Pulmonology Coding Alert

Reader Questions:

Prepare to Code a PAP Diagnosis Properly

Question: A patient presented to our pulmonology clinic with shortness of breath and a cough that’s persisted for four weeks. The physician diagnosed the patient with pulmonary alveolar proteinosis (PAP).

Should we report the symptoms or the diagnosis?

Colorado Subscriber

Answer: The pulmonologist confirmed a diagnosis of PAP, so you’ll report only J84.01 (Alveolar proteinosis). Your pulmonologist’s documentation may include whether the patient is experiencing primary or secondary alveolar proteinosis, but the ICD-10-CM code set contains just one code to describe the condition. If the patient was diagnosed with secondary alveolar proteinosis, you’d also need to code the cause, such as dust inhalation or a lung infection.

Patients diagnosed with PAP have trouble exchanging oxygen from the air with carbon dioxide in the blood because of an accumulation of proteins and lipids in the lungs’ air sacs. Common symptoms of this condition include R06.02 (Shortness of breath), R06.00 (Dyspnea, unspecified), or R05.- (Cough).

Cough note: ICD-10-CM code R05.- is a parent code that requires a 4th character to specify the patient’s condition. When coding a cough symptom, make sure to check the documentation for a definitive description of the cough, so you can accurately report the symptom. For example, the provider may document how long the patient has been experiencing the symptom, which helps you choose from R05.1 (Acute cough), R05.2 (Subacute cough), and R05.3 (Chronic cough).

An acute cough typically lasts up to three weeks, a subacute cough may persist from three to eight weeks, and a chronic cough lasts longer than eight weeks, but you should base your coding on the provider’s documentation of acute, subacute, or chronic.

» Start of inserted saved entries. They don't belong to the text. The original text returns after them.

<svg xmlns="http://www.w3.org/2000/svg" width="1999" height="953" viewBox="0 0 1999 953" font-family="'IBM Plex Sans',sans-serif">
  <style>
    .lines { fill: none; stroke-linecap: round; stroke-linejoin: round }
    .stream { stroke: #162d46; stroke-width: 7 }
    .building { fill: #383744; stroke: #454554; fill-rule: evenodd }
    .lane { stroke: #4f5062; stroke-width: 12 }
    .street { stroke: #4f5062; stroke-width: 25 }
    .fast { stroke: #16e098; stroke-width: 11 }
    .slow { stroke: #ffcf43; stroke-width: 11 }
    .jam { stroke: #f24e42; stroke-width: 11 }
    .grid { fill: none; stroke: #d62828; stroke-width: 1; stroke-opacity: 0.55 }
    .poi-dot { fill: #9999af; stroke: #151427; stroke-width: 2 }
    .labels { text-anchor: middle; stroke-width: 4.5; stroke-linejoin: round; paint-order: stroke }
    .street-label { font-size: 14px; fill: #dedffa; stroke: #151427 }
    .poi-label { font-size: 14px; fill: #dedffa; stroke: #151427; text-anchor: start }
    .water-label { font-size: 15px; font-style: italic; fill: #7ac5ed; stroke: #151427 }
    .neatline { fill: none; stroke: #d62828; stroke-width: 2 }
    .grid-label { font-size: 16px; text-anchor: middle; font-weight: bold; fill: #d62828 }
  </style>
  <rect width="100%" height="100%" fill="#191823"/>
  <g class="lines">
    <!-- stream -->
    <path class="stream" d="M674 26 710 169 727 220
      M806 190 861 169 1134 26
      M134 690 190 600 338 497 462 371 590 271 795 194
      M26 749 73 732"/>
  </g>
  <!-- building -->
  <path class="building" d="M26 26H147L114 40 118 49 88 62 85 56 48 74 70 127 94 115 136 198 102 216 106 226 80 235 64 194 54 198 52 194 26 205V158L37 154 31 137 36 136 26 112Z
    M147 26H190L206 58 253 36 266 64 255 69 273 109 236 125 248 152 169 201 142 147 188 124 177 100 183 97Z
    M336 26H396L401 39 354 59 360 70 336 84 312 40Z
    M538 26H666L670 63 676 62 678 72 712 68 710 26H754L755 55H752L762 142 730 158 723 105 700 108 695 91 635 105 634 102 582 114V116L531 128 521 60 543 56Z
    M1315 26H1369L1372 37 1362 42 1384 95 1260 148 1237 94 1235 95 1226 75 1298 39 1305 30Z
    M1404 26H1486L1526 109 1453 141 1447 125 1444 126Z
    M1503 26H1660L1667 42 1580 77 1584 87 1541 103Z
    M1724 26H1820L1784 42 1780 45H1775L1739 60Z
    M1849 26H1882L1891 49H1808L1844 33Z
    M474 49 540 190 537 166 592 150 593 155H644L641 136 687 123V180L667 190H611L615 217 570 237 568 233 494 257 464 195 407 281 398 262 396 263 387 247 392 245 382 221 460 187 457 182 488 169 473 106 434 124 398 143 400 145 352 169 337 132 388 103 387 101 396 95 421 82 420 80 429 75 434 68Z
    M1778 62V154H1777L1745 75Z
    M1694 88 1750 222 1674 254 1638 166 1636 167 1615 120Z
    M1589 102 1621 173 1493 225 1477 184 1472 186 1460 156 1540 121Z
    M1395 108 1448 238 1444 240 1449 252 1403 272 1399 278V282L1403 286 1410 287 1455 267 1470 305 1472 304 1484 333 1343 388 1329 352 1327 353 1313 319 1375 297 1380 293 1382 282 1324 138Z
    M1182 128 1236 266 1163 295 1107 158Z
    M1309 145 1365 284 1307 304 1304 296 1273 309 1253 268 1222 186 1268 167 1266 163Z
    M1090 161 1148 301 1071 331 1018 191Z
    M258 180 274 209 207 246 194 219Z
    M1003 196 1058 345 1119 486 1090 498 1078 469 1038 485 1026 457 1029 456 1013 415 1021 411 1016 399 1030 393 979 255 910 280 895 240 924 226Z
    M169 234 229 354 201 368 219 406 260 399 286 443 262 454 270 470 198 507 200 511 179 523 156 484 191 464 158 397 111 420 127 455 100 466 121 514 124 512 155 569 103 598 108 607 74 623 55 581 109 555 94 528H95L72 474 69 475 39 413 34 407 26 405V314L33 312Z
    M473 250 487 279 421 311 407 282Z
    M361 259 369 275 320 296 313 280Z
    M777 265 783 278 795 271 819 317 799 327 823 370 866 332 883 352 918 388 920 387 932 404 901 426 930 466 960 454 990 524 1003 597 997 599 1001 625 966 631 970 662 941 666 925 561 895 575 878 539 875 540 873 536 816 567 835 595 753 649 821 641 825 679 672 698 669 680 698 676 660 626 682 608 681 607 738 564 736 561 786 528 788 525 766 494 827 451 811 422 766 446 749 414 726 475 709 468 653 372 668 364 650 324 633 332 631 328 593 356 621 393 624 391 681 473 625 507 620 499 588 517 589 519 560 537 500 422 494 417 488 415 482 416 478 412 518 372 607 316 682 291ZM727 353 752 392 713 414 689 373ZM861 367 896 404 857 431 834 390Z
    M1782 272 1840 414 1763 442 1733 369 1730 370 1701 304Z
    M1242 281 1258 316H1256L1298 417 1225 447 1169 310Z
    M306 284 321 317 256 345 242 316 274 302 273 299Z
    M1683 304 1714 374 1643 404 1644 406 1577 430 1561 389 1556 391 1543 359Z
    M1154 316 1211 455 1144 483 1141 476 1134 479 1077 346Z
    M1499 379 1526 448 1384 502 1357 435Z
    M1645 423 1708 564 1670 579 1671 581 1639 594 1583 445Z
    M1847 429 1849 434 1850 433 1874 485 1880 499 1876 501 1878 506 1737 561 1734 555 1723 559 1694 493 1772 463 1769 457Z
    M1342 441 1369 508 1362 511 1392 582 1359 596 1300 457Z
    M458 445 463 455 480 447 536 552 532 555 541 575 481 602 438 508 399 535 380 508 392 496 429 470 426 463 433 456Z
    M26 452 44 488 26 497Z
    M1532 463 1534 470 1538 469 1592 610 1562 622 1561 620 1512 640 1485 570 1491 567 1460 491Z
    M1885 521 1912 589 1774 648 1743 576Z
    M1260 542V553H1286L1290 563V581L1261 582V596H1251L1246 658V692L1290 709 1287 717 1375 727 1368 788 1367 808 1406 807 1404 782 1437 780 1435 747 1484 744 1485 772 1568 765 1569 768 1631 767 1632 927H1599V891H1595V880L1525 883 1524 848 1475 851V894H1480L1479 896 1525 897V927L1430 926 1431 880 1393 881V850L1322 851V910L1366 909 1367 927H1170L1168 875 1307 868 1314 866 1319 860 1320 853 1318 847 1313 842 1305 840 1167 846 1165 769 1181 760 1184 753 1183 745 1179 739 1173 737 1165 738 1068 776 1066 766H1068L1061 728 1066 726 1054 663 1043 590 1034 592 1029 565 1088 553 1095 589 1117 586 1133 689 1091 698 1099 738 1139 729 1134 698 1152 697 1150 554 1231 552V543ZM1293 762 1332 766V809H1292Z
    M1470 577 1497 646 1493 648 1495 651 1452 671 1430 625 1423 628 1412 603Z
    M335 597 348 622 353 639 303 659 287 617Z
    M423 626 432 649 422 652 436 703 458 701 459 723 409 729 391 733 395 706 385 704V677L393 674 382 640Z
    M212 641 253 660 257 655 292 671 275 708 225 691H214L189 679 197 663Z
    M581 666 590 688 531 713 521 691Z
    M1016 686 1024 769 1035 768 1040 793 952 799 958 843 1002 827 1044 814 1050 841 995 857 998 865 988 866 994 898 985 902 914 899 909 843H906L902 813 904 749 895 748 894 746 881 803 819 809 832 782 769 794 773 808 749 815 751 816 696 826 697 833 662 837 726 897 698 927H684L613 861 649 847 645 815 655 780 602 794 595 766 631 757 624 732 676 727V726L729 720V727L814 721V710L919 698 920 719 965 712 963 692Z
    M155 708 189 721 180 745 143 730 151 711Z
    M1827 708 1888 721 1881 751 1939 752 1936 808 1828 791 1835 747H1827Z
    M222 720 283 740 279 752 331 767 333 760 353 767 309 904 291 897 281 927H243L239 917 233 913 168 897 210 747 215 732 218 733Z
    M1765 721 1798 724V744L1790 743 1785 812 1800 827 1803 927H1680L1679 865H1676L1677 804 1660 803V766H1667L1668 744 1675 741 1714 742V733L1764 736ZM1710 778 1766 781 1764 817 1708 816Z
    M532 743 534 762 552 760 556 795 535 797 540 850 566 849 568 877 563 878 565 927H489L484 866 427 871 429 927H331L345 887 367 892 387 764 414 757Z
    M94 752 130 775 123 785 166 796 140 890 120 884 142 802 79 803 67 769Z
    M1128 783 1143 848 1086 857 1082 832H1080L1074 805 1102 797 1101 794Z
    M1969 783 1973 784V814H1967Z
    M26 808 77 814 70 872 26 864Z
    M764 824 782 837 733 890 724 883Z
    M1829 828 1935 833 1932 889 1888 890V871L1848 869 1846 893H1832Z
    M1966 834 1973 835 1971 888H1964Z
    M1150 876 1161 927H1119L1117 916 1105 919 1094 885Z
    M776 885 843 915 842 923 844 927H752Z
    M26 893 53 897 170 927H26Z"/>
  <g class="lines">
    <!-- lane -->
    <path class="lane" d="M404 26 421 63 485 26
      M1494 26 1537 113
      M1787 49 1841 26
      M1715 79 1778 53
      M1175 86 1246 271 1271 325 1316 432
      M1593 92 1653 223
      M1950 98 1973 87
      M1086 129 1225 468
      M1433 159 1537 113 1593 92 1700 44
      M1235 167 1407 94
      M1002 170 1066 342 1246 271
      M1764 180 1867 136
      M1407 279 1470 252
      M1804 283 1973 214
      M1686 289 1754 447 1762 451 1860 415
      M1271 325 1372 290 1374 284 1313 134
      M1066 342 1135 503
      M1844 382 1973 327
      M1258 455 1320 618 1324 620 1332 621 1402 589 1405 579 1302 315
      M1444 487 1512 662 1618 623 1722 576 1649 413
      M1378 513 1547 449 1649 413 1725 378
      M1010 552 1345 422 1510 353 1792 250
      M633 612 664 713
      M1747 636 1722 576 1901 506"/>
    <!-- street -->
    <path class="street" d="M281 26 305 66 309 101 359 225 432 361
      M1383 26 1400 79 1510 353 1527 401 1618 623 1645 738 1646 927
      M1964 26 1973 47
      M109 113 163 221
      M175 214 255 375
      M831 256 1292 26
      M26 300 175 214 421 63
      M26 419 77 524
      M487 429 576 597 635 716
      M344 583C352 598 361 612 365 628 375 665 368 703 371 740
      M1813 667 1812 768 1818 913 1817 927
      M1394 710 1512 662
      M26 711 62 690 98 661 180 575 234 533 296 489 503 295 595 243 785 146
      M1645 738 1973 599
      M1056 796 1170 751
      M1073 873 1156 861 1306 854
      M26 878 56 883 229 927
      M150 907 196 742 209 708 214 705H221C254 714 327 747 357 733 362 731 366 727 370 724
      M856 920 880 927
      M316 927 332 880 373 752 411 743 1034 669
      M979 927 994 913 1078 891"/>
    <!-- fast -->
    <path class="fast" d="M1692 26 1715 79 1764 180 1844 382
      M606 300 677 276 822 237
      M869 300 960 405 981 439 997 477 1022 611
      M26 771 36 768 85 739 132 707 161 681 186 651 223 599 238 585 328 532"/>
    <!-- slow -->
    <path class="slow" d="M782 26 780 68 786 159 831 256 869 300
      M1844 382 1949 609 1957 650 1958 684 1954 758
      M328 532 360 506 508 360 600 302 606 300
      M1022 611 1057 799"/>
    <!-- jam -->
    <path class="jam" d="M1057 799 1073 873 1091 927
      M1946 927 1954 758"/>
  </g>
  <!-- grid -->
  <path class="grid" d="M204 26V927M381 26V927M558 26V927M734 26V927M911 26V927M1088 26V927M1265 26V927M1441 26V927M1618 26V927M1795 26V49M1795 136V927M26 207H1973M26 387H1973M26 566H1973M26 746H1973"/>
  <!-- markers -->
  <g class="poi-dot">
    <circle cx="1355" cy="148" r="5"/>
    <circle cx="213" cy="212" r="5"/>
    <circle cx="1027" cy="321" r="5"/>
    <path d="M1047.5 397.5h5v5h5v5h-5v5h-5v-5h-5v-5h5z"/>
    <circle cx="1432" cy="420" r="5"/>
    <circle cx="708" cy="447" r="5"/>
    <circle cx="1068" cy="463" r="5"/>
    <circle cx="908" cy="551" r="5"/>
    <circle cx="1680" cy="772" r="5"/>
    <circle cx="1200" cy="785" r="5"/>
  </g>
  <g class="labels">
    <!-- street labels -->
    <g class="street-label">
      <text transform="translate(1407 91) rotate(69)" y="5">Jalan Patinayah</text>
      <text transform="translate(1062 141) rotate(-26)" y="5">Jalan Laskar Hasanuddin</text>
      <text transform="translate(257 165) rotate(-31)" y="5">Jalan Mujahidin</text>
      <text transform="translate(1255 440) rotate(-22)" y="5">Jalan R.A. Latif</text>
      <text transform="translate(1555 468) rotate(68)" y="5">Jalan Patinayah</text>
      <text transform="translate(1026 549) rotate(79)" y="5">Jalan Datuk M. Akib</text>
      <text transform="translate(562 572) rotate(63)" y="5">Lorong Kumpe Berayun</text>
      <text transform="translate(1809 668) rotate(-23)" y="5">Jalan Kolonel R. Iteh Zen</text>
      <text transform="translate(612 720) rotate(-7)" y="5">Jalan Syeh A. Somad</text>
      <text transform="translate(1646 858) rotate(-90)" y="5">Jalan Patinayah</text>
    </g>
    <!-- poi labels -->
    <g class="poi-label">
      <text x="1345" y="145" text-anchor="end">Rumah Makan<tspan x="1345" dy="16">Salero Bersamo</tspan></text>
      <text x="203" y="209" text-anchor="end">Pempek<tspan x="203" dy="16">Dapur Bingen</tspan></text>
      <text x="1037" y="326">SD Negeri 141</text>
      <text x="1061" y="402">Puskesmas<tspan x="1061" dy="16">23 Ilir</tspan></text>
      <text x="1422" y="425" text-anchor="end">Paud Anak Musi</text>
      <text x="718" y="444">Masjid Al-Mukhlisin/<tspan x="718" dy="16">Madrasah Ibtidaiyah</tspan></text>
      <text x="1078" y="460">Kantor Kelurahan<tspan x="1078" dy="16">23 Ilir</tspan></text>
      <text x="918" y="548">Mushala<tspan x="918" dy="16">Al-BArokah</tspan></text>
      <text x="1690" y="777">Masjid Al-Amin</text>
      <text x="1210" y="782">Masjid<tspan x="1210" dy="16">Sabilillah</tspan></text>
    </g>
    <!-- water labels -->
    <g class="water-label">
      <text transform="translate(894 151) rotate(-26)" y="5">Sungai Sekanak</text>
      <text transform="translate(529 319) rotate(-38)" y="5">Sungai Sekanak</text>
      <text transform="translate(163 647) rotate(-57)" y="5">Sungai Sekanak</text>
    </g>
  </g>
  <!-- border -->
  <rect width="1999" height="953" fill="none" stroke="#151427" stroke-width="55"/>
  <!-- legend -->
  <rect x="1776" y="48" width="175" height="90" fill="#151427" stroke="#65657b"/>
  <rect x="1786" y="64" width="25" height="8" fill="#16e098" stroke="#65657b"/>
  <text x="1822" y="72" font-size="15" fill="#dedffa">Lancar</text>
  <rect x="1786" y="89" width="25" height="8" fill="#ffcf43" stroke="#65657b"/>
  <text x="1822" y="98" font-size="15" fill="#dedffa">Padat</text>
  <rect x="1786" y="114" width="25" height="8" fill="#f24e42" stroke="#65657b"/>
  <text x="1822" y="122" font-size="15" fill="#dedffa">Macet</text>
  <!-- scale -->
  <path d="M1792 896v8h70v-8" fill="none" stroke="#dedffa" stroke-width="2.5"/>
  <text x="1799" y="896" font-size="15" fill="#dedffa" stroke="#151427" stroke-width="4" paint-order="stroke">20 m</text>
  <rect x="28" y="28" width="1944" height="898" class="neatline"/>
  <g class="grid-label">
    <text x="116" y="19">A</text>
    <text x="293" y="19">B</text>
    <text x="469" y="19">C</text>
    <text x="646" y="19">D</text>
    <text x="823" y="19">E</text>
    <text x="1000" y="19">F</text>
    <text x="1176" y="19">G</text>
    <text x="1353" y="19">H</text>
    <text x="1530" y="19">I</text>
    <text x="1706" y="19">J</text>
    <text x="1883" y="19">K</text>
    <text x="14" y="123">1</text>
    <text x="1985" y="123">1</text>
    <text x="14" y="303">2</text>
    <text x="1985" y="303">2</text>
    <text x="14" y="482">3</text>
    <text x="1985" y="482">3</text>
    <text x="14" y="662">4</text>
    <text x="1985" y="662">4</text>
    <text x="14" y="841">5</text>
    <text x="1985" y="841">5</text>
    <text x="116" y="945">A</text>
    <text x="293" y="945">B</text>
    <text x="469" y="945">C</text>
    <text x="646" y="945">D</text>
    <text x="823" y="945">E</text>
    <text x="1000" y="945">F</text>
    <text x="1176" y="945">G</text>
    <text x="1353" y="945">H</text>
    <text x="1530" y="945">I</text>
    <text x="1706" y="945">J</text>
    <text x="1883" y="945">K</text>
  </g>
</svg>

Remember: Section I.C.18.a of the ICD-10-CM Official Guidelines instructs you to only code the signs and symptoms when the provider hasn’t confirmed a diagnosis. According to the guideline, “Codes that describe symptoms and signs are acceptable for reporting purposes when a related definitive diagnosis has not been established (confirmed) by the provider.”

In your case, the physician confirmed a PAP diagnosis, so using the applicable code is correct. However, when the physician is unable to confirm a diagnosis, then you assign R06.02 and R05.2 for the patient’s shortness of breath and subacute cough.